Excerpt to read:
The ANES is a sample of the US voting age population. How confident can we be that the sample percent is close to the true population percent?

Drawing a statistical inference

Parameters and statistics

Parameters

Parameters represent unknown measures in the population, such as the population mean or proportion
Parameters are represented by Greek letters (e.g. the population mean is \(\mu\))

Statistics

Statistics represent known measurements from the sample that estimate the unknown population parameters.
Statistics are represented by roman letters (e.g. the sample mean \(\bar{x}\))

Measure	Parameter	Statistic
mean	\(\mu\)	\(\bar{x}\)
proportion	\(\rho\)	\(\hat{p}\)
standard deviation	\(\sigma\)	\(s\)

When samples go bad 👿

Systematic Bias

Something about our data collection procedure biases our results systematically.

We made a mistake in our research design.
Statistical inference cannot fix this mistake.

Random Bias

Just by random chance we happened to draw a sample that is very different from the population on the parameter we care about.

We didn’t do anything wrong! We just had bad luck.
Statistical inference addresses this form of bias.

The Sampling Distribution

Three kinds of distributions

You draw a simple random sample of 100 people from the US population and calculate their mean years of education (\(\mu\)). There are three kinds of distributions involved in this process:

Population Distribution

The distribution of years of education for the whole US population.
Its mean is given by \(\mu\).
The population mean and distribution are unknown.

Sample Distribution

The distribution of years of education in your sample.
The mean is given by \(\bar{x}\).
The mean and distribution are known and hopefully approximate the population distribution.

Sampling Distribution

The distribution of the sample mean \(\bar{x}\) in all possible samples of size 100.
We can’t know this distribution exactly, but it turns out that we know its general shape.

Example: Height in our class

Lets treat our class of 42 students as the population. I want to estimate the average height of the class.
In this case, I am omnipotent - I know the population distribution because I collected data for the whole class on Canvas.

How many samples of size 2 are possible?

Lets say I wanted to sample two students to estimate class height. In a class of 42 students, how many unique samples of size 2 exist?

On the first draw, I have 42 possibilities.
On the second draw, I have 41 possibilities because I am not putting my first draw back.

Data excerpts:
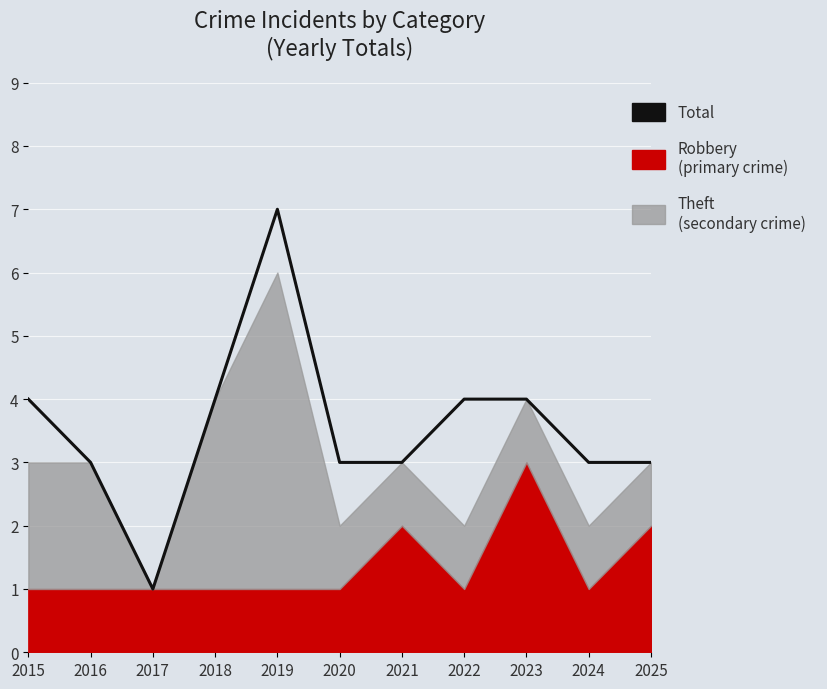

The chart shows a value of 2 at 2022. True or false?

False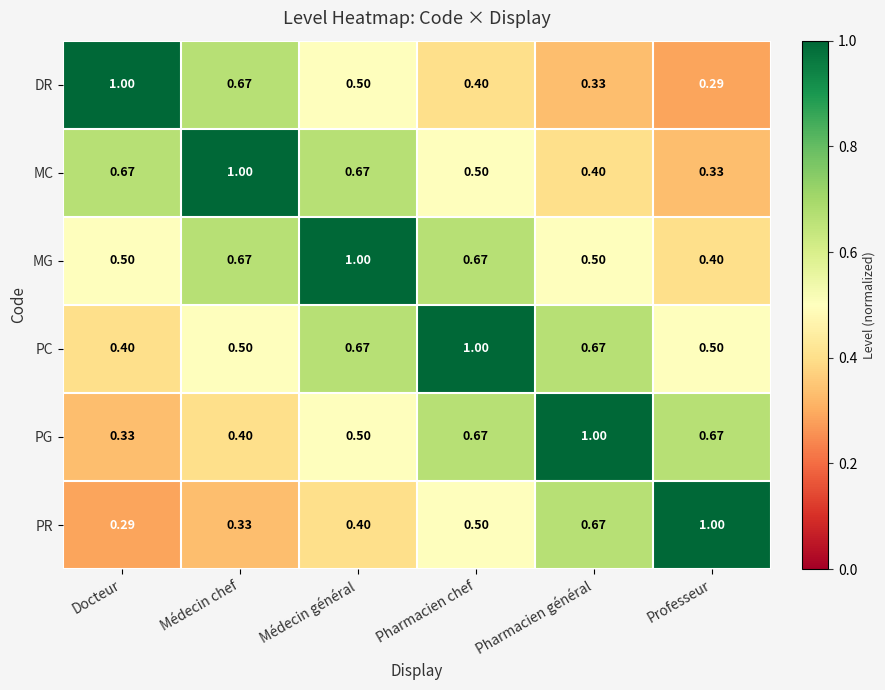

Rank the series at Professeur from highest to lowest value.

PR, PG, PC, MG, MC, DR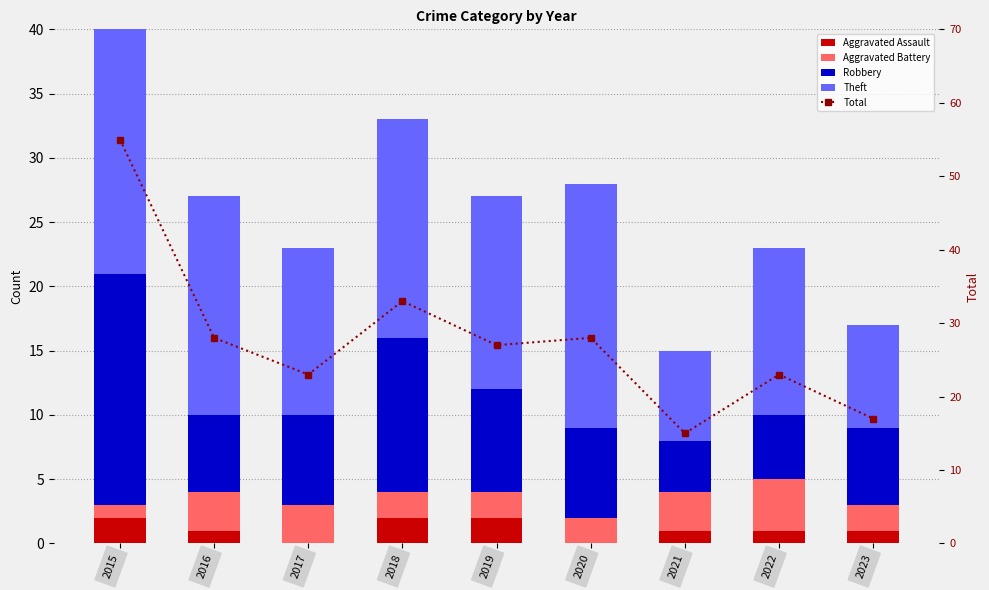

How many series are shown in this chart?

5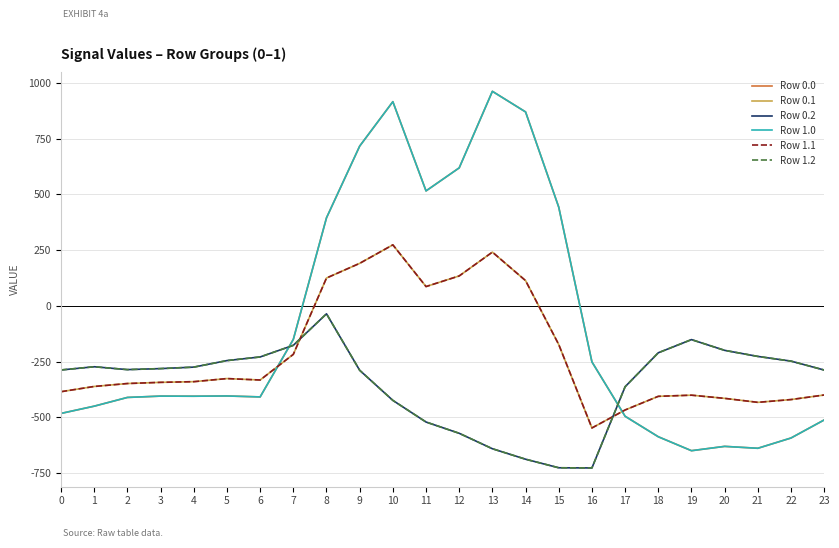

Reading right to left, extract all data points from this chart.

Row 0.0: -511.3	-592.3	-638.4	-629.9	-649.2	-586.7	-494.8	-250.9	443.0	870.3	962.7	619.4	516.0	916.2	716.9	395.3	-150.1	-408.0	-403.8	-404.9	-404.4	-410.3	-449.5	-482.0
Row 0.1: -399.4	-419.9	-432.4	-414.5	-400.2	-405.4	-466.6	-547.3	-173.1	113.7	241.5	134.6	87.0	274.1	191.1	125.2	-217.1	-332.2	-325.7	-339.6	-342.7	-347.9	-361.1	-384.6
Row 0.2: -287.5	-247.4	-226.4	-199.2	-151.0	-210.0	-362.4	-726.6	-725.8	-687.4	-640.4	-571.2	-520.6	-423.5	-288.5	-35.3	-176.6	-228.8	-245.0	-274.4	-281.0	-285.5	-272.7	-287.1
Row 1.0: -511.3	-592.3	-638.4	-629.9	-649.2	-586.7	-494.8	-250.9	443.0	870.3	962.7	619.4	516.0	916.2	716.9	395.3	-150.1	-408.0	-403.8	-404.9	-404.4	-410.3	-449.5	-482.0
Row 1.1: -399.4	-419.9	-432.4	-414.5	-400.2	-405.4	-466.6	-547.3	-173.1	113.7	241.5	134.6	87.0	274.1	191.1	125.2	-217.1	-332.2	-325.7	-339.6	-342.7	-347.9	-361.1	-384.6
Row 1.2: -287.5	-247.4	-226.4	-199.2	-151.0	-210.0	-362.4	-726.6	-725.8	-687.4	-640.4	-571.2	-520.6	-423.5	-288.5	-35.3	-176.6	-228.8	-245.0	-274.4	-281.0	-285.5	-272.7	-287.1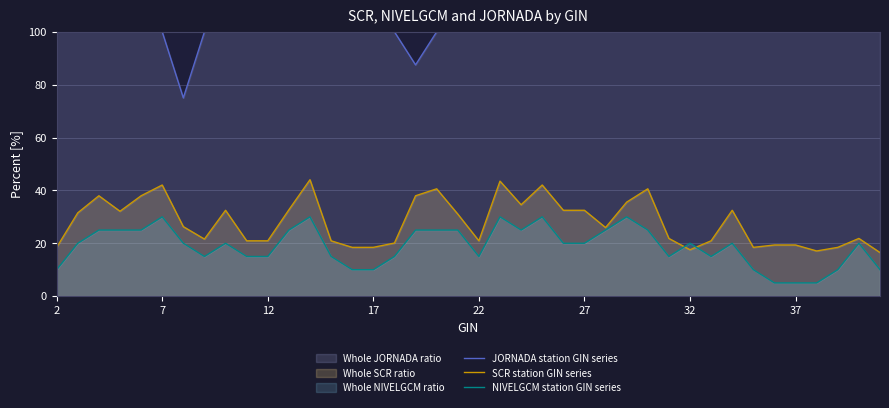

How many series are shown in this chart?

3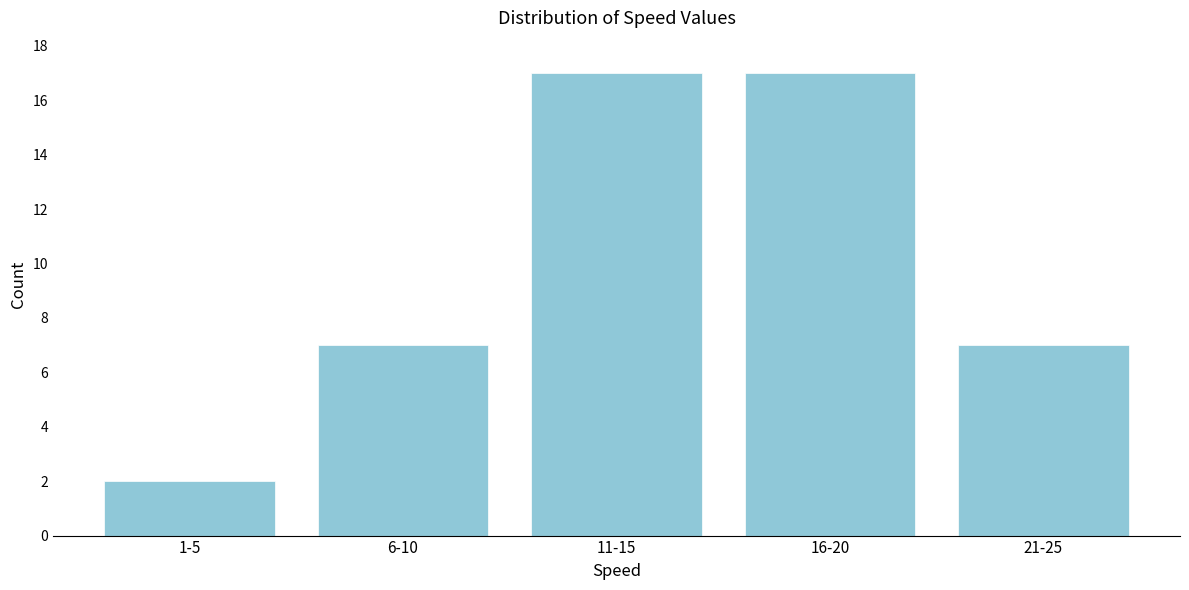

Reading right to left, list all the values displayed in this chart.

7	17	17	7	2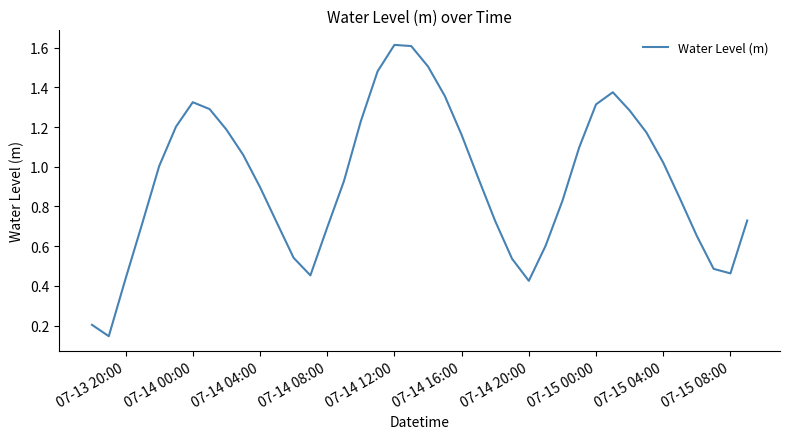

What is the maximum value shown in the chart?

1.6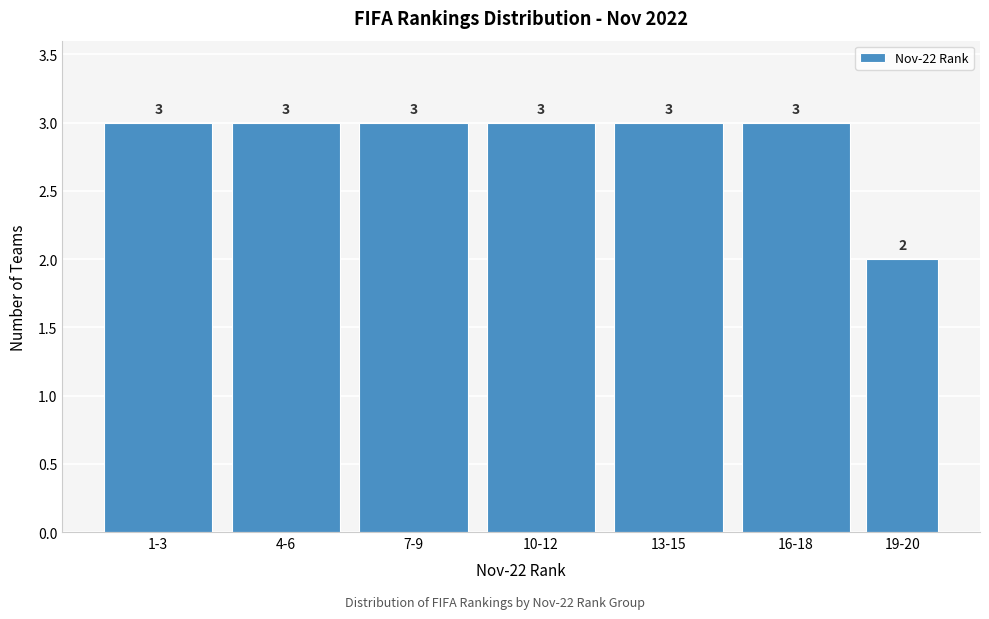

Reading left to right, transcribe all the data shown in this chart.

3	3	3	3	3	3	2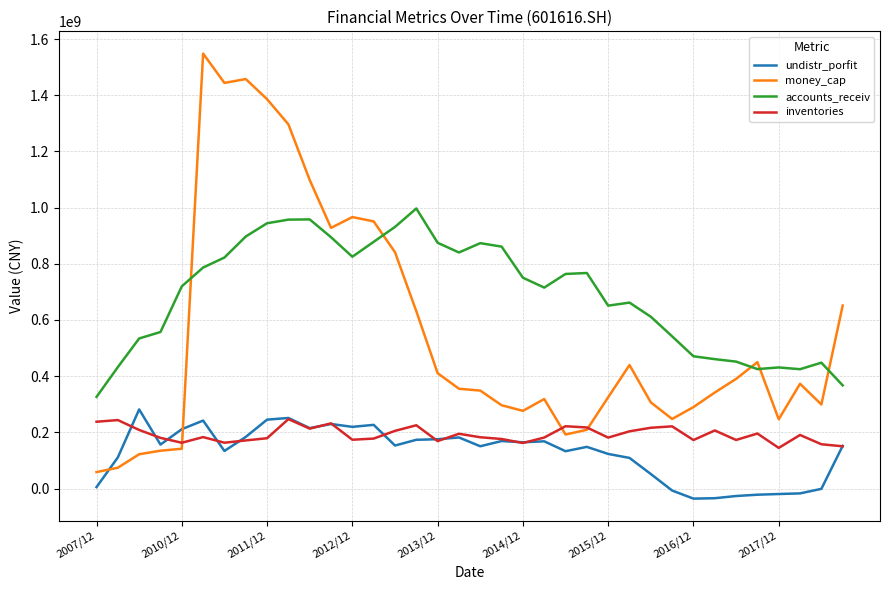

Which series has the widest spread of values?

money_cap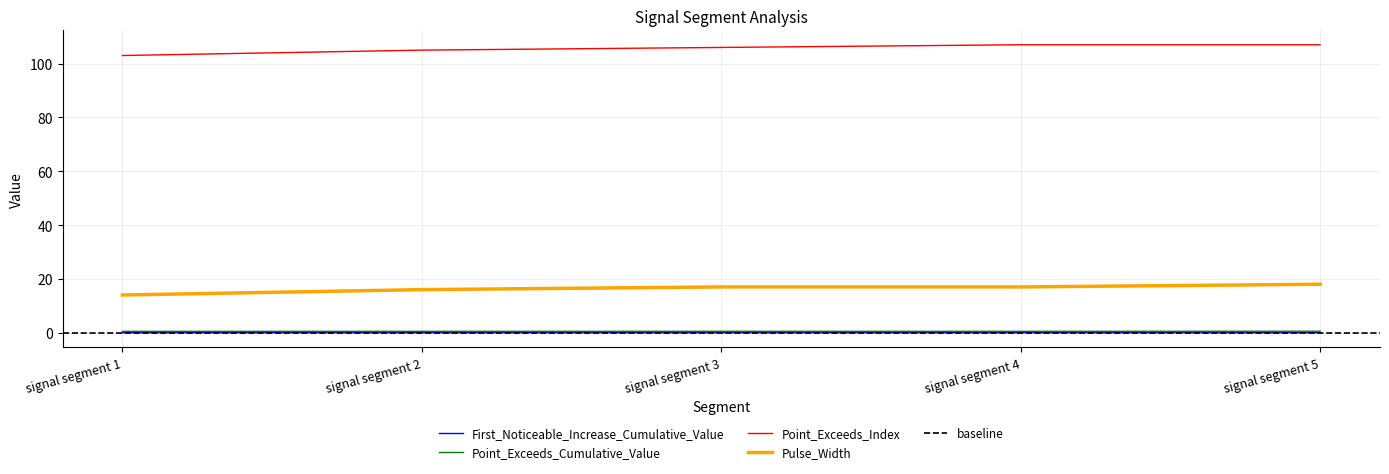

What are all the series names shown in the legend?

First_Noticeable_Increase_Cumulative_Value, Point_Exceeds_Cumulative_Value, Point_Exceeds_Index, Pulse_Width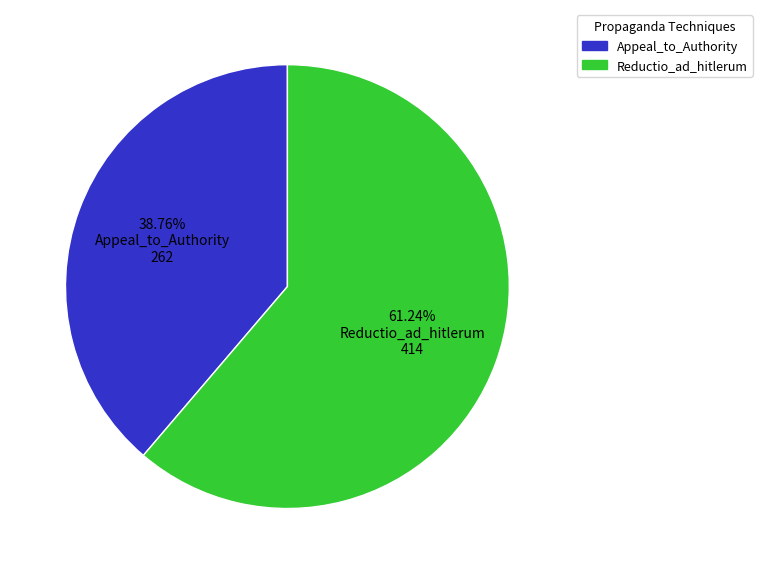

The Appeal_to_Authority slice represents 44% of the pie. True or false?

False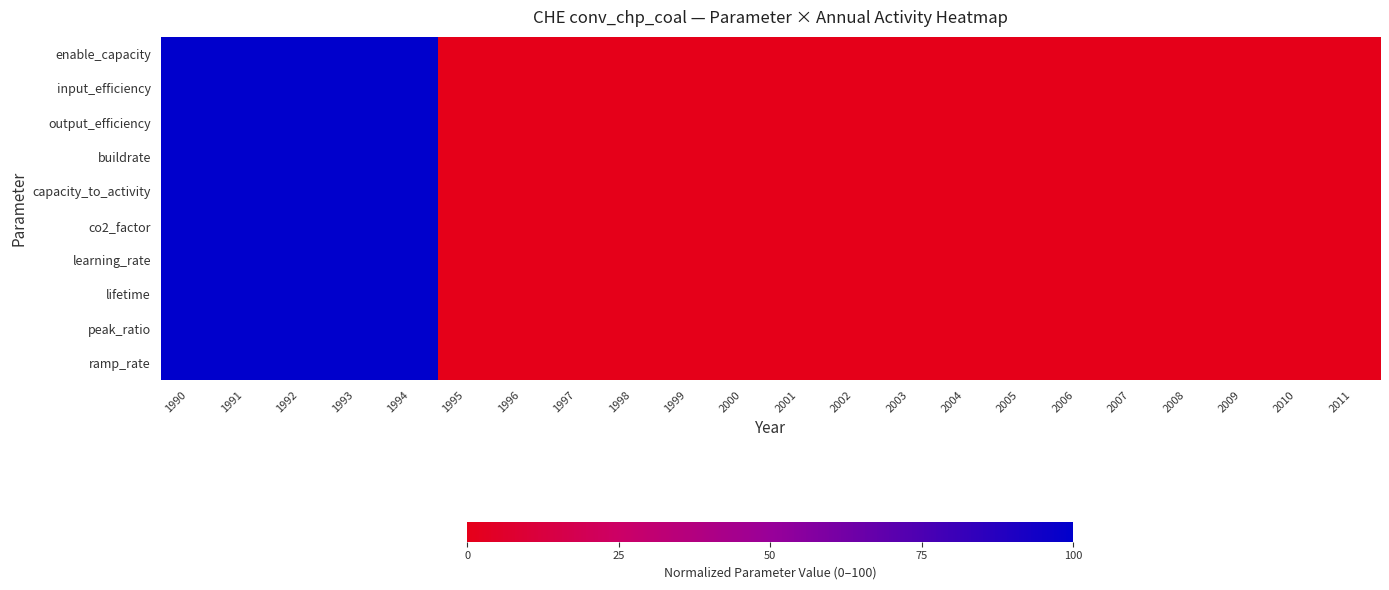

Which label corresponds to the largest value in the chart?

1990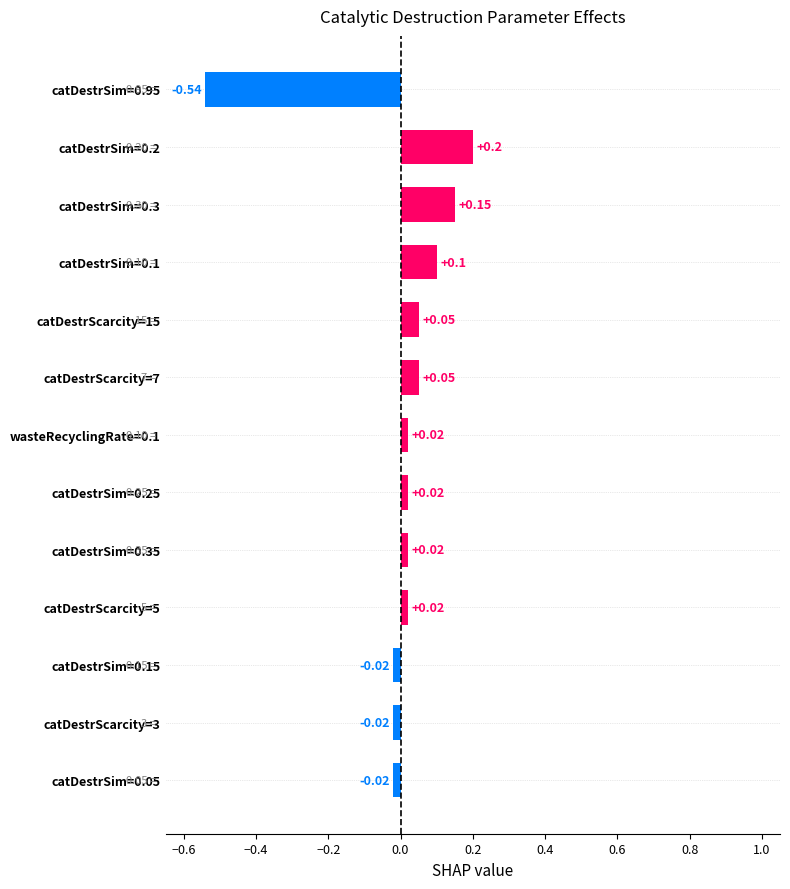

What is the change in value from catDestrScarcity=3 to catDestrSim=0.1?

+0.1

Task requirements:
- a) Duplicate the passage of the excerpt on statistical inference starting with "You draw a simple" and going on through "given by \(\mu\).".
- b) For each statement, say whether it agrees with the excerpt on statistical inference. Answer yes or no, and quote the words that decide it.
(i) Parameters are represented by Greek letters.
(ii) Statistical inference can correct systematic bias.
(iii) The height example treats a class of 42 students as the population.
- c) In the excerpt on statistical inference, why are there 41 possibilities on the second draw of a sample of size 2? Explain in one to three sentences.
Answer from the excerpt on statistical inference alone, not from the entries.

Solutions for each task:
- a)
You draw a simple random sample of 100 people from the US population and calculate their mean years of education (\(\mu\)). There are three kinds of distributions involved in this process:

Population Distribution

The distribution of years of education for the whole US population.
Its mean is given by \(\mu\).

- b)
(i) Yes: "Parameters are represented by Greek letters"
(ii) No: "Statistical inference cannot fix this mistake."
(iii) Yes: "Lets treat our class of 42 students as the population."

- c) The first draw has 42 possibilities, but the first student drawn is not put back. That leaves 41 possibilities for the second draw.